This question is related to this one, but I would like to know if anyone knows of any methods of quickly extracting reads from a BAM file that overlap with a list of many regions (e.g. a BED file), but I would like the reads separately for each region.
My eventual requirements are that for each region individually, I would like to know:
- The number of overlapping reads
- The location of the highest pileup
- The height of the highest pileup
However I am happy to calculate these, I just need a tool to return the reads for each region in a way that I can parse.
I am currently using Rsamtools, which does everything I require, as it returns a list, with each element in the list containing the reads that overlap each region. However, is really slow for a large number of regions. It's run time is dependent on the number of regions and largely independent of the number of reads in the BAM. I am using Rsamtools like this currently:
which <- RangedData(space=bed[,1],IRanges(bed[,2],bed[,3]))
param <- ScanBamParam(which=which,what=c("pos"))
bam <- scanBam(file=bamFile,param=param)
I can split the list of regions and run it as many parallel jobs and merge at the end, however first I wanted to check if there was another tool which was quicker for this task.

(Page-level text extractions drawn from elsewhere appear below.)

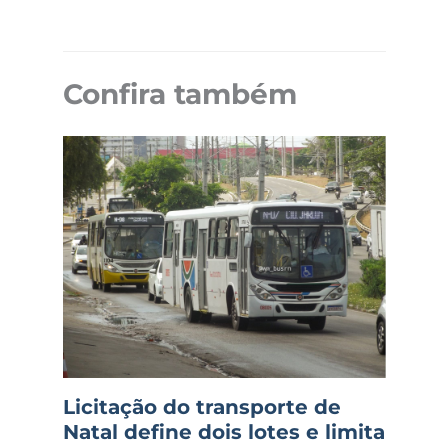
Confira também
Licitação do transporte de
Natal define dois lotes e limita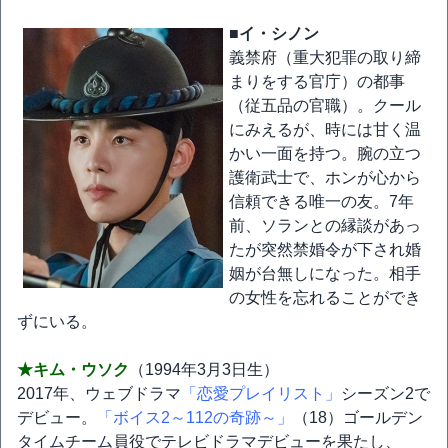
■イ・シノン
義禁府（重大犯罪の取り締
まりをする官庁）の都事
（従五品の官職）。クール
にみえるが、時には甘く温
かい一面を持つ。腕の立つ
護衛武士で、ホンが心から
信頼できる唯一の友。7年
前、ソランとの縁談があっ
たが突然禁婚令が下され婚
姻が台無しになった。相手
の女性を忘れることができ
ずにいる。
★キム・ウソク
（1994年3月3日生）
2017年、ウェブドラマ
「恋愛プレイリスト」
シーズン2で
デビュー。
「ボイス2～112の奇跡～」
（18）ゴールデン
タイムチーム員役でテレビドラマデビューを果たし、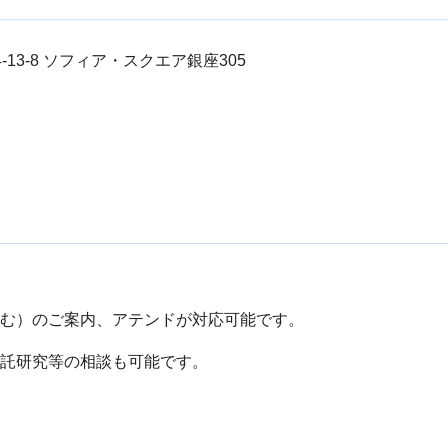
-13-8 ソフィア・スクエア銀座305
含む）のご案内、アテンドが対応可能です。
委託研究等の相談も可能です。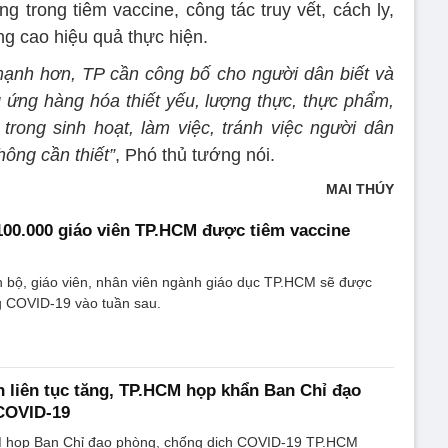
 trong tiêm vaccine, công tác truy vết, cách ly,
g cao hiệu quả thực hiện.
 mạnh hơn, TP cần công bố cho người dân biết và
g ứng hàng hóa thiết yếu, lượng thực, thực phẩm,
trong sinh hoạt, làm việc, tránh việc người dân
hông cần thiết”
, Phó thủ tướng nói.
MAI THÚY
100.000 giáo viên TP.HCM được tiêm vaccine
 bộ, giáo viên, nhân viên ngành giáo dục TP.HCM sẽ được
g COVID-19 vào tuần sau.
 liên tục tăng, TP.HCM họp khẩn Ban Chỉ đạo
COVID-19
M họp Ban Chỉ đạo phòng, chống dịch COVID-19 TP.HCM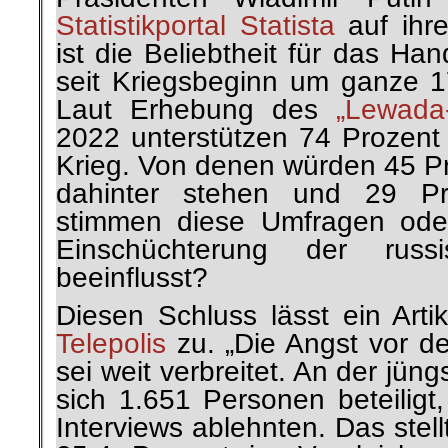
Statistikportal Statista
auf ihr
ist die Beliebtheit für das Ha
seit Kriegsbeginn um ganze 1
Laut Erhebung des
„Lewada
2022 unterstützen 74 Prozent 
Krieg. Von denen würden 45 Pr
dahinter stehen und 29 Pr
stimmen diese Umfragen oder
Einschüchterung der russ
beeinflusst?
Diesen Schluss lässt ein Arti
Telepolis
zu. „Die Angst vor der
sei weit verbreitet. An der jü
sich 1.651 Personen beteiligt
Interviews ablehnten. Das stel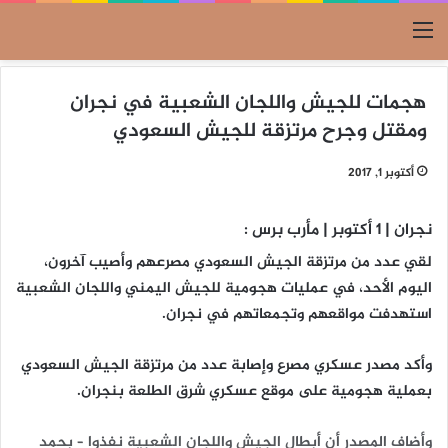
القائمة
هجمات للجيش واللجان الشعبية في نجران
ومقتل وجرح مرتزقة للجيش السعودي
أكتوبر 1, 2017
نجران | 1 أكتوبر | مأرب برس :
لقي عدد من مرتزقة الجيش السعودي مصرعهم وأصيب آخرون،
اليوم الأحد، في عمليات هجومية للجيش اليمني واللجان الشعبية
استهدفت مواقعهم وتجمعاتهم في نجران.
وأكد مصدر عسكري مصرع وإصابة عدد من مرتزقة الجيش السعودي
بعملية هجومية على موقع عسكري شرق الطلعة بنجران.
وأضاف المصدر أن أبطال الجيش واللجان الشعبية نفذوا – بحمد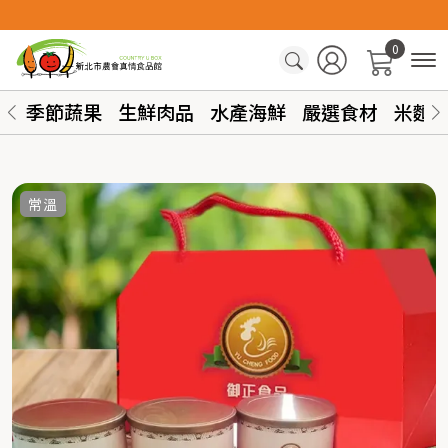
0
季節蔬果
生鮮肉品
水產海鮮
嚴選食材
米麵
常溫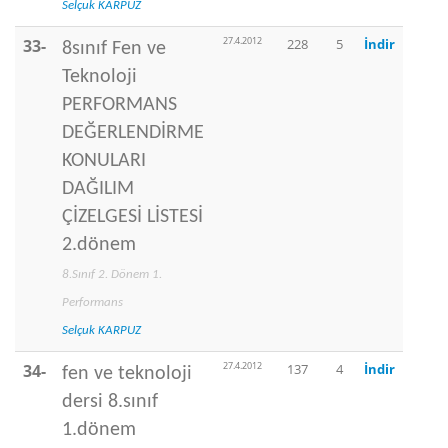
Selçuk KARPUZ
27.4.2012
33-
228
5
İndir
8sınıf Fen ve
Teknoloji
PERFORMANS
DEĞERLENDİRME
KONULARI
DAĞILIM
ÇİZELGESİ LİSTESİ
2.dönem
8.Sınıf 2. Dönem 1.
Performans
Selçuk KARPUZ
27.4.2012
34-
137
4
İndir
fen ve teknoloji
dersi 8.sınıf
1.dönem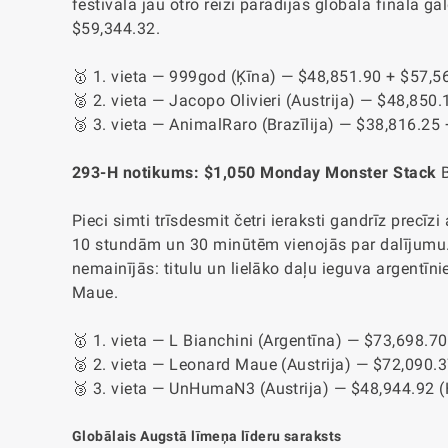
festivālā jau otro reizi parādījās globālā fināla ga
$59,344.32.
🥇 1. vieta — 999god (Ķīna) — $48,851.90 + $57,5
🥈 2. vieta — Jacopo Olivieri (Austrija) — $48,850
🥉 3. vieta — AnimalRaro (Brazīlija) — $38,816.25
293-H notikums: $1,050 Monday Monster Stack
Pieci simti trīsdesmit četri ieraksti gandrīz precīz
10 stundām un 30 minūtēm vienojās par dalījumu. 
nemainījās: titulu un lielāko daļu ieguva argentīn
Maue.
🥇 1. vieta — L Bianchini (Argentīna) — $73,698.70
🥈 2. vieta — Leonard Maue (Austrija) — $72,090.
🥉 3. vieta — UnHumaN3 (Austrija) — $48,944.92
(
Globālais Augstā līmeņa līderu saraksts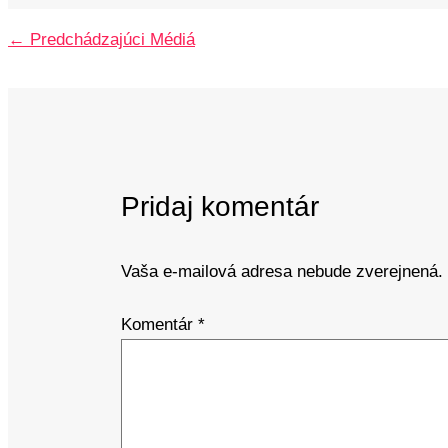
←
Predchádzajúci Médiá
Pridaj komentár
Vaša e-mailová adresa nebude zverejnená.
Komentár
*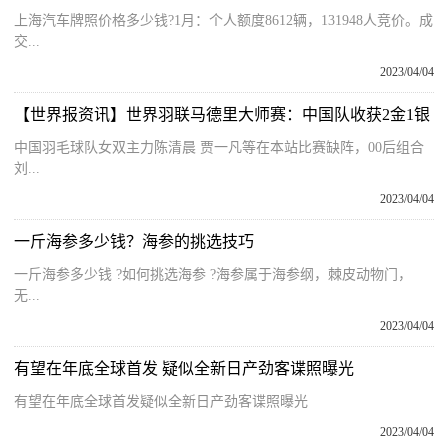
上海汽车牌照价格多少钱?1月：个人额度8612辆，131948人竞价。成
交...
2023/04/04
【世界报资讯】世界羽联马德里大师赛：中国队收获2金1银
中国羽毛球队女双主力陈清晨 贾一凡等在本站比赛缺阵，00后组合
刘...
2023/04/04
一斤海参多少钱？海参的挑选技巧
一斤海参多少钱 ?如何挑选海参 ?海参属于海参纲，棘皮动物门，
无...
2023/04/04
有望在年底全球首发 疑似全新日产劲客谍照曝光
有望在年底全球首发疑似全新日产劲客谍照曝光
2023/04/04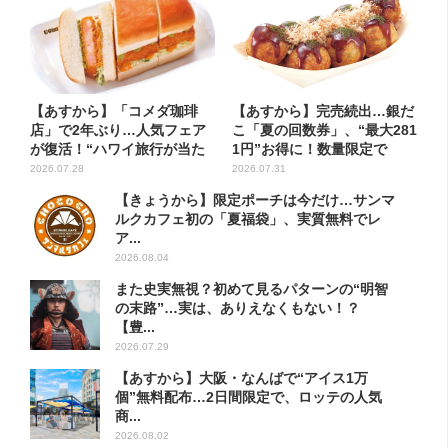
【あすから】「コメダ珈琲
【あすから】完売続出…銀だ
店」で2年ぶり…人気フェア
こ「夏の回数券」、“最大281
が復活！“ハワイ旅行が当た
1円”お得に！数量限定で
る”...
2026.07.28
2026.07.31
【きょうから】限定ポーチは今だけ…サンマ
ルクカフェ初の「夏福袋」、実質無料でレ
ア...
2026.08.04
また史実無視？初めて見るパターンの“明智
の末路”…実は、ありえなくもない！？
【豊...
2026.07.29
【あすから】大阪・なんばで“アイス1万
個”無料配布…2日間限定で、ロッテの人気
商...
2026.08.02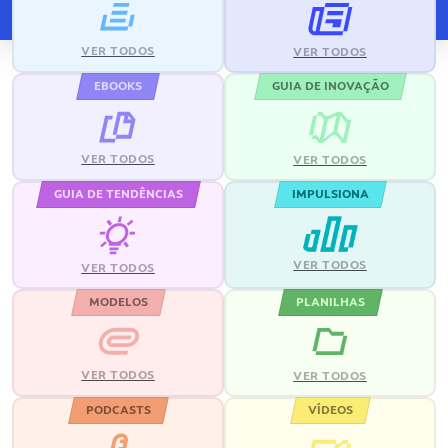
VER TODOS
VER TODOS
EBOOKS
GUIA DE INOVAÇÃO
VER TODOS
VER TODOS
GUIA DE TENDÊNCIAS
IMPULSIONA
VER TODOS
VER TODOS
MODELOS
PLANILHAS
VER TODOS
VER TODOS
PODCASTS
VÍDEOS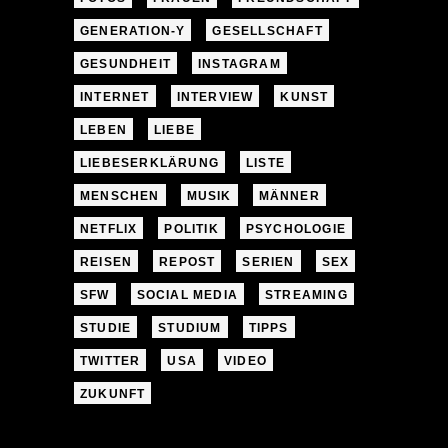
GENERATION-Y
GESELLSCHAFT
GESUNDHEIT
INSTAGRAM
INTERNET
INTERVIEW
KUNST
LEBEN
LIEBE
LIEBESERKLÄRUNG
LISTE
MENSCHEN
MUSIK
MÄNNER
NETFLIX
POLITIK
PSYCHOLOGIE
REISEN
REPOST
SERIEN
SEX
SFW
SOCIAL MEDIA
STREAMING
STUDIE
STUDIUM
TIPPS
TWITTER
USA
VIDEO
ZUKUNFT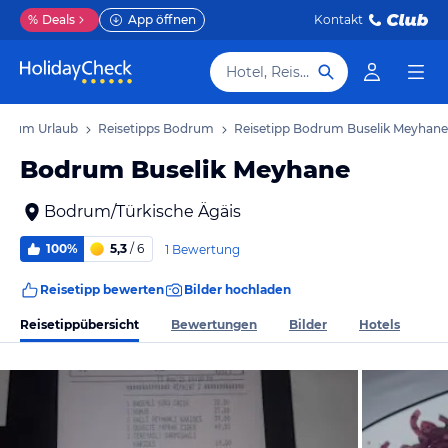
%
Deals
App öffnen
Kontakt
Hotel, Reiseziel
drum Urlaub
Reisetipps Bodrum
Reisetipp Bodrum Buselik Meyhane
Bodrum Buselik Meyhane
Bodrum/Türkische Ägäis
100%
5,3
/ 6
1 Bewertung
Reisetipp bewerten
Bilder hochladen
Reisetippübersicht
Bewertungen
Bilder
Hotels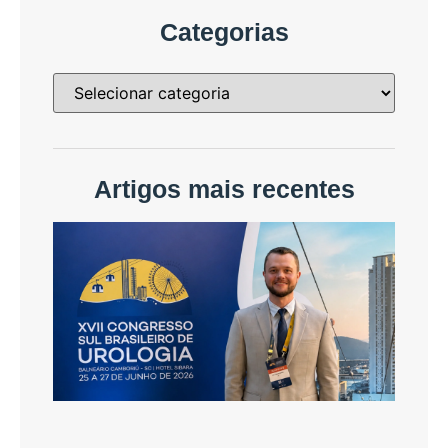
Categorias
Artigos mais recentes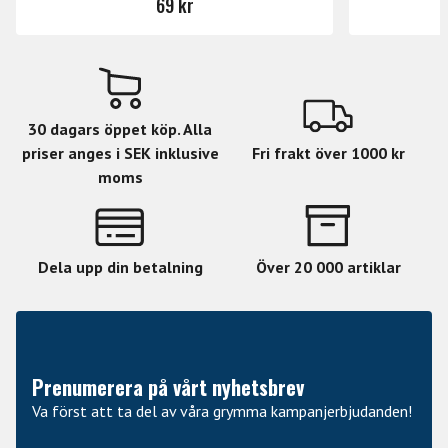
69 kr
30 dagars öppet köp. Alla
priser anges i SEK inklusive
Fri frakt över 1000 kr
moms
Dela upp din betalning
Över 20 000 artiklar
Prenumerera på vårt nyhetsbrev
Va först att ta del av våra grymma kampanjerbjudanden!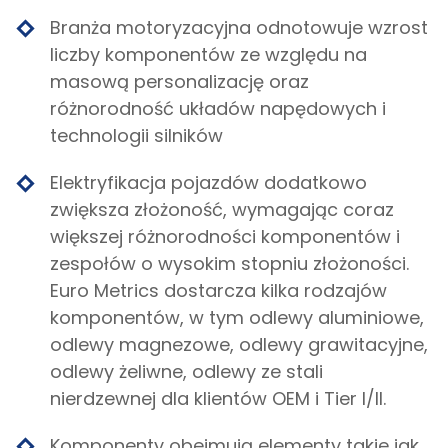
Branża motoryzacyjna odnotowuje wzrost
liczby komponentów ze względu na
masową personalizację oraz
różnorodność układów napędowych i
technologii silników
Elektryfikacja pojazdów dodatkowo
zwiększa złożoność, wymagając coraz
większej różnorodności komponentów i
zespołów o wysokim stopniu złożoności.
Euro Metrics dostarcza kilka rodzajów
komponentów, w tym odlewy aluminiowe,
odlewy magnezowe, odlewy grawitacyjne,
odlewy żeliwne, odlewy ze stali
nierdzewnej dla klientów OEM i Tier I/II.
Komponenty obejmują elementy takie jak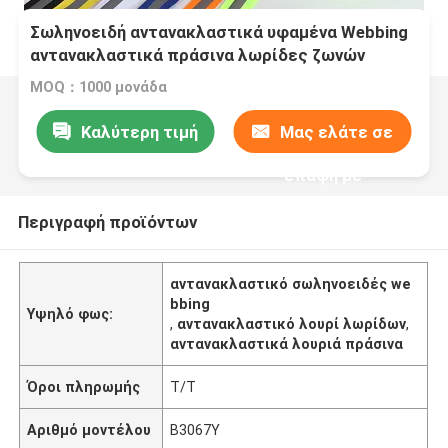
Σωληνοειδή αντανακλαστικά υφαμένα Webbing
αντανακλαστικά πράσινα λωρίδες ζωνών
λουριών
MOQ：1000 μονάδα
Καλύτερη τιμή
Μας ελάτε σε
επαφή με
Περιγραφή προϊόντων
αντανακλαστικό σωληνοειδές we
bbing
Υψηλό φως:
,
αντανακλαστικό λουρί λωρίδων
,
αντανακλαστικά λουριά πράσινα
Όροι πληρωμής
T/T
Αριθμό μοντέλου
B3067Y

I have looked at intersectBed, but I can not get this to return reads in a way I can easily parse to give information for each region. The run time for this method is dependent on the number of reads in the BAM and largely independent of the number of regions, which would be good for my needs.
I coded this in python using pysam. For 166k regions and a bamfile with 100 million alignments, runtime was 412 seconds to count the number of reads in each region.
Hi, it's slow because scanBam with param is not meant to be used as repeatedly as you do it. for many regions it's advisable to use countOverlaps.
The java code by Pierre is incomplete. Hi Pierre, is there any chance that you could post the entire java code? Thx!